Water Bars

Last month’s newsletter mentioned the installation of experimental water bars on some of the roads around the Kerr Ranch. Despite the sound of it, these are not swank joints where thirsty loggers and ranch hands can stop over to sample the waters of exotic streams – but they do help keep such streams’ waters clear and unpolluted.

Water bars, in this sense of the term, are erosion control structures, buried in the roadbed to divert runoff rather than letting it cut long channels straight down the road itself, scouring sediment to foul streams as it goes.

Here’s a closer look at the recent installation of water bars on the Kerr Ranch.

Different materials can be used to construct water bars, depending on specific design circumstances as well as local availability.
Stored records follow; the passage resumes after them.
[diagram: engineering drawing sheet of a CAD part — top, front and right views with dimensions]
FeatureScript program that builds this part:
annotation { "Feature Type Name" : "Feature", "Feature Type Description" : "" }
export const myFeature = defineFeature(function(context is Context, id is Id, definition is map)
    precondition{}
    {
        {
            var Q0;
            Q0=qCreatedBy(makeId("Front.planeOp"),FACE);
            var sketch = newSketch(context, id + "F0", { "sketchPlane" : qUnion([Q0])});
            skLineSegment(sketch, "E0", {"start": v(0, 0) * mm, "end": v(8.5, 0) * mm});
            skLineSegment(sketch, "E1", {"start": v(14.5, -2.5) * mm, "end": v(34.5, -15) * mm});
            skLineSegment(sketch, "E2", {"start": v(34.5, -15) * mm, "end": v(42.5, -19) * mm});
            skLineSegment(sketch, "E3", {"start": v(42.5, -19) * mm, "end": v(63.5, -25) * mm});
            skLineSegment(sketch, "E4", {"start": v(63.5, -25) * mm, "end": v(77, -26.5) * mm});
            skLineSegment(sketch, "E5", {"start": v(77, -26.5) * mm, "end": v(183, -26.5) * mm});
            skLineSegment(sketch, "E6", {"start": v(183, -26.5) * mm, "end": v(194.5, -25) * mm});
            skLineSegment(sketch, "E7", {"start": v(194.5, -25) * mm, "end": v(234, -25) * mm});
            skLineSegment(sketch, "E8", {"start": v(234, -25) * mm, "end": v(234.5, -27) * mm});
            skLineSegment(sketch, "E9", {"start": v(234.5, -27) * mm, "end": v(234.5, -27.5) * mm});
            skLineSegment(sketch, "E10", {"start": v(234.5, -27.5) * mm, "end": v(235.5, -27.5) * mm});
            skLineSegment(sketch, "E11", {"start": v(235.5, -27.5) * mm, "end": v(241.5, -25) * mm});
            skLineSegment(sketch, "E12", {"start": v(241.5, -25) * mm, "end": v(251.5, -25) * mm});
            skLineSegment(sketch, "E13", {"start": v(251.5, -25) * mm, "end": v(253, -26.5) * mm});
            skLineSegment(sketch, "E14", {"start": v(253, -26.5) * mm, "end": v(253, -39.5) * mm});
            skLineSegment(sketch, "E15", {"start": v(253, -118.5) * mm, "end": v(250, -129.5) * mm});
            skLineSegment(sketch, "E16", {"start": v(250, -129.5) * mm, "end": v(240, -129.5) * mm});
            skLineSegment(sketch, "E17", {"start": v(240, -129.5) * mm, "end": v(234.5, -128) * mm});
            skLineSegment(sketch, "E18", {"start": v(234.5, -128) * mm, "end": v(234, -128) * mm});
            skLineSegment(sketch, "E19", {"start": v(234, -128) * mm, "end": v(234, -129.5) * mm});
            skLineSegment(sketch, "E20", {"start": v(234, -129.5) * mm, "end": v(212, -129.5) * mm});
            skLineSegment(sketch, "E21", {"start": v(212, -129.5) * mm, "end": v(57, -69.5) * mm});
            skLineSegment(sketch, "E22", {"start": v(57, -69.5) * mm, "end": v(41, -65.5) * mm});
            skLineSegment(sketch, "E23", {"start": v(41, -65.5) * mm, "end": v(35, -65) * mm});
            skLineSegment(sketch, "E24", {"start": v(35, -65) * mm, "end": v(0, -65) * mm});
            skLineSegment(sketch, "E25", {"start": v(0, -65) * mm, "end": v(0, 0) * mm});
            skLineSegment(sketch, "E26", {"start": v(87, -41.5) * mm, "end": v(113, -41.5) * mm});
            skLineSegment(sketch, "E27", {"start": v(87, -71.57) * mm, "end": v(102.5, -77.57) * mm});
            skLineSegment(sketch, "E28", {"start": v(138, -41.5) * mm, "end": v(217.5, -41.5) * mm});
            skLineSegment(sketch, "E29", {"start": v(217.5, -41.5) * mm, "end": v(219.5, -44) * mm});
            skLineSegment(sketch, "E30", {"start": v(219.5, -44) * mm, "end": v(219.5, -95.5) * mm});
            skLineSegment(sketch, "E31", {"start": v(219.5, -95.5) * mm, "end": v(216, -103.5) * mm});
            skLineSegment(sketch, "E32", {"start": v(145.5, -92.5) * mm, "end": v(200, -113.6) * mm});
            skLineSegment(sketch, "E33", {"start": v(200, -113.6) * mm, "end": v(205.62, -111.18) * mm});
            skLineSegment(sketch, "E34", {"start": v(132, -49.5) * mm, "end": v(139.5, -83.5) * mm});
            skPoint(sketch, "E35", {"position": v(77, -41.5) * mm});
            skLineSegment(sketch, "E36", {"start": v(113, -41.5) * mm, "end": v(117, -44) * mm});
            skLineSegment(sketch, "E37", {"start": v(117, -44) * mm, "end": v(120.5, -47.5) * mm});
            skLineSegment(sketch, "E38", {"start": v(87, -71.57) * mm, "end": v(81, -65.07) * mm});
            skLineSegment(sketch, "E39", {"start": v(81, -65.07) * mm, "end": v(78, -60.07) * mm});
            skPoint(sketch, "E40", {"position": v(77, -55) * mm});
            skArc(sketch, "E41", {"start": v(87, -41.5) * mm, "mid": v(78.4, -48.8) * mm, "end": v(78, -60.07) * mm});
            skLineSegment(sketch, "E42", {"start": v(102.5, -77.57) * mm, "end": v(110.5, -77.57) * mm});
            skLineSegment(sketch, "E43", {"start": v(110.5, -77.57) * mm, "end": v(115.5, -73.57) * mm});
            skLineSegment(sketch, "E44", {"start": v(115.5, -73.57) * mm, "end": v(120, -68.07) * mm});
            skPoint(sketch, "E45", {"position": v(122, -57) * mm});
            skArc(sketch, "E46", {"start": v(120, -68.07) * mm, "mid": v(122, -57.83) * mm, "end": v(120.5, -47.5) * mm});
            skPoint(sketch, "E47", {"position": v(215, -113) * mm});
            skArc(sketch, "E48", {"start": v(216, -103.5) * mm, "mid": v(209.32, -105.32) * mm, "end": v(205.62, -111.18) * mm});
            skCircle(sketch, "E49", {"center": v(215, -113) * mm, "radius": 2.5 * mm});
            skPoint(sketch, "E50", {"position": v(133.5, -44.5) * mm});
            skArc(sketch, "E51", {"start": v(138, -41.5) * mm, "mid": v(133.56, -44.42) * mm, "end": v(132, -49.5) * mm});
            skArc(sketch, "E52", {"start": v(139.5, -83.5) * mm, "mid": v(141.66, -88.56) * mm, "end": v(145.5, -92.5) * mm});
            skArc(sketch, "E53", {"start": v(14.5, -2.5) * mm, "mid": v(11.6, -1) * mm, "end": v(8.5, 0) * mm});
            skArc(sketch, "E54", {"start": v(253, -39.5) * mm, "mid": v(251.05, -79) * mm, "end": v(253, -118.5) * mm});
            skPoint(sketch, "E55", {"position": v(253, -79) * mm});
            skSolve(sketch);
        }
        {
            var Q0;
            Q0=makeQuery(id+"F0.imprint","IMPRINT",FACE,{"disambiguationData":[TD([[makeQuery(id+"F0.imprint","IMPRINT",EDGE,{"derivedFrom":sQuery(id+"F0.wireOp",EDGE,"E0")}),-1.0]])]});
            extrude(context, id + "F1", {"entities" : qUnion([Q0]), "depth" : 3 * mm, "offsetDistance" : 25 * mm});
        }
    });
Used mining belts are readily available in southeastern Oklahoma, so that’s what the Kerr Ranch used.

A trench is dug across the road, at an angle of 30 to 40 degrees from the perpendicular.


The mining belt is attached to rot resistant lumber…


…placed in the trench…


…and backfilled.


The water bar should be positioned so as to divert runoff into areas of stable vegetation.


A series of water bars spaced along a road limit both the amount of water that can flow on a given segment of the road, and the total distance it can flow without meeting an obstacle. Both of these work to reduce the amount of sediment that runoff can transfer from roadbeds to stream channels.

The Kerr Center’s experimental water bar installations will be monitored for effectiveness. If they work as expected, the practice will be implemented over wider areas of the ranch.